**trigger warning - mentions of abuse and neglect**
i think what sets us off so much when it comes to people intruding and stepping in with certain stuff is because we never had anyone do that stuff for us, we had to do it on our own but never for us or for our own sake.
we were badly neglected in a lot of ways. we made food, but not for us to eat - it was for our abusers. we were denied food either completely or certain kinds of food were denied to us as punishment, near constantly. our abusers got to eat the meal we made for them, while we had to somehow gather the energy to make food with limited resources (we lived off pasta and ketchup a lot). we did laundry, cleaned the kitchen, the bathroom, but never because we should live somewhere clean - it was for our abusers. we had to do their laundry, clean their kitchen, their bathroom, it was never for our sake, and it always came with punishments if we screwed up. we were punished if we did stuff wrong, or if we did stuff at the wrong time, or if we didn't do something often enough.

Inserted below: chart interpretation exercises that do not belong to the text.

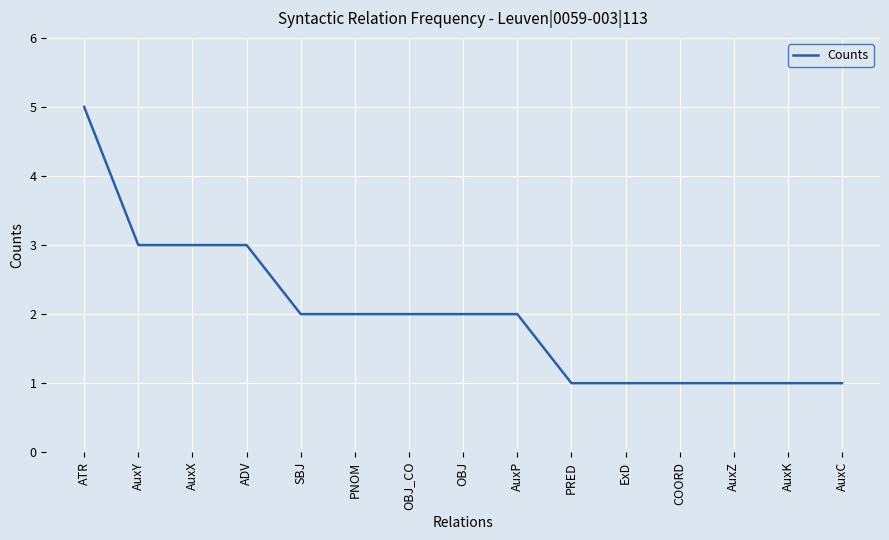

What value does the data have at ATR?

5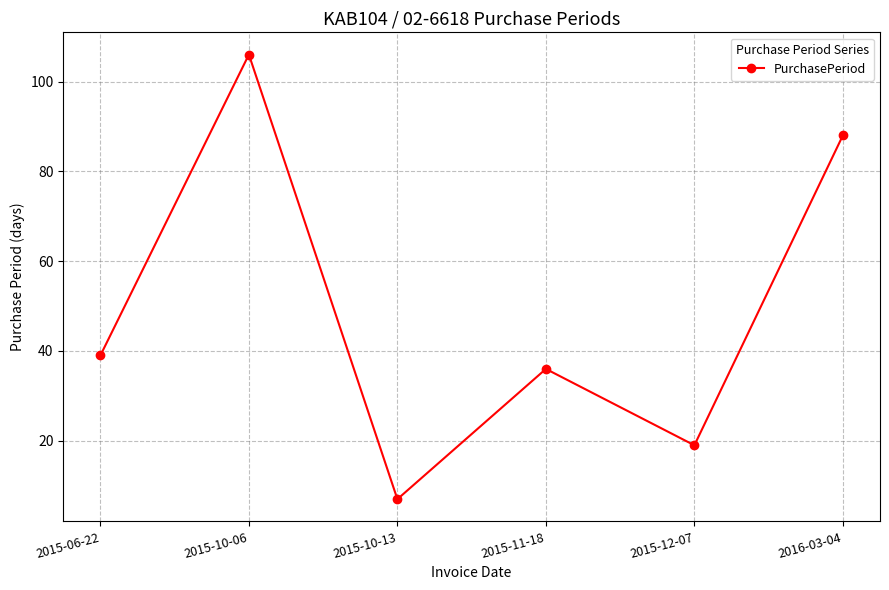

What is the value of the 1st point from the left?

39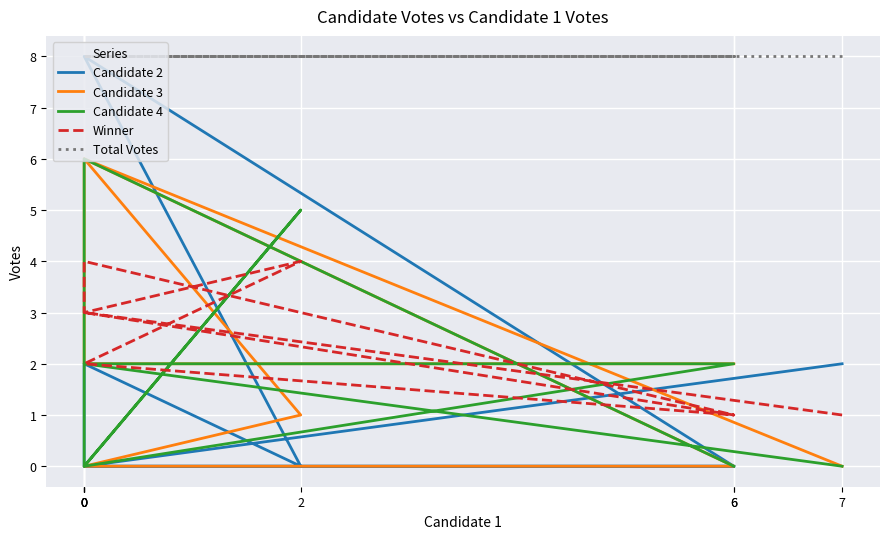

Is this an area chart (filled region under the line)?

No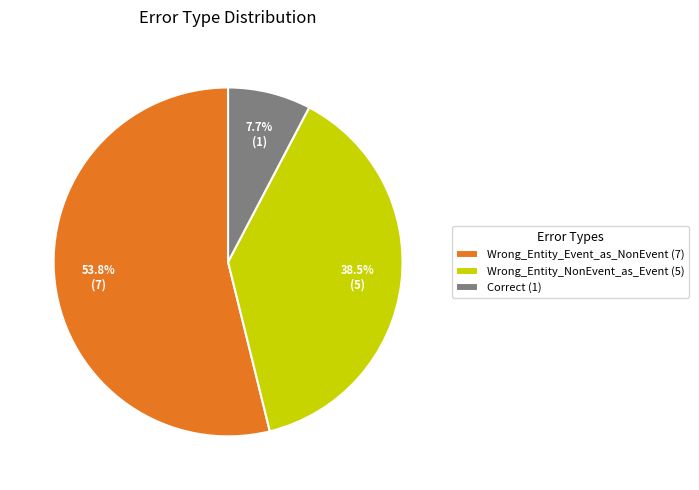

What is the majority slice?

Wrong_Entity_Event_as_NonEvent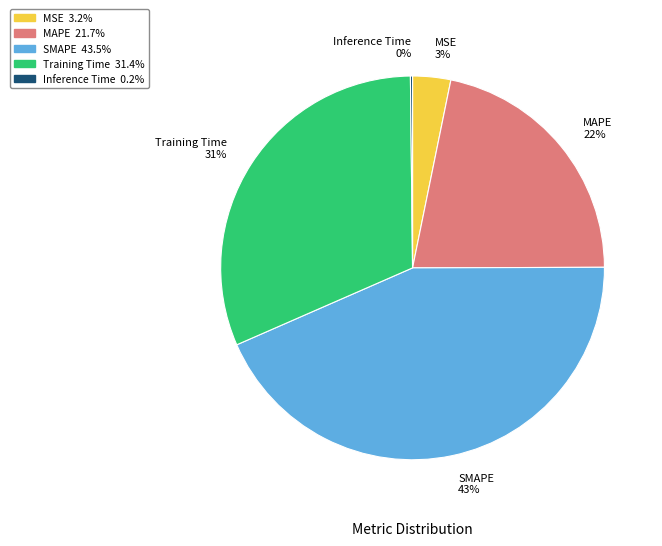

To the nearest percent, what is the difference between the largest and smallest slice percentages?

43%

eventually things got so bad with our mental health that we had to start lying and saying we'd done stuff when we hadn't, saying we'd done something earlier in the day when we'd actually rushed and done it at the last minute. we'd get caught lying and then get punished even worse, but we didn't know how else to deal with it. we couldn't do our job properly, so we had to find a way to at least pretend that we did our job properly, and it went wrong no matter what we did.
**end of trigger warning**
so when people ask if we're doing our laundry or if we're keeping our flat clean, it really sets us off because we're instantly defaulting to "this isn't for us, it's for them, we have to do this otherwise they'll punish us". but then it's confusing because we don't live with these people, so we then get angry because it feels intrusive and nosy because it's not even their food, their laundry, their flat - it's ours, so why can't we be left to it. i logically understand why people ask and why they intrude and think nagging / stepping in "helps", because they're framing it as a laziness / lack of habit-forming thing. but with us, it's not that at all.
we're having to learn to do stuff for ourselves, for our own sake, eating because we deserve to eat, cleaning our bedding and our clothes because we deserve clean clothes. that takes a long time, and we're nowhere near that point yet. we are getting better, but it's a slow process. people need to back off and understand that, but i have no idea how we'd explain it so people wouldn't misunderstand.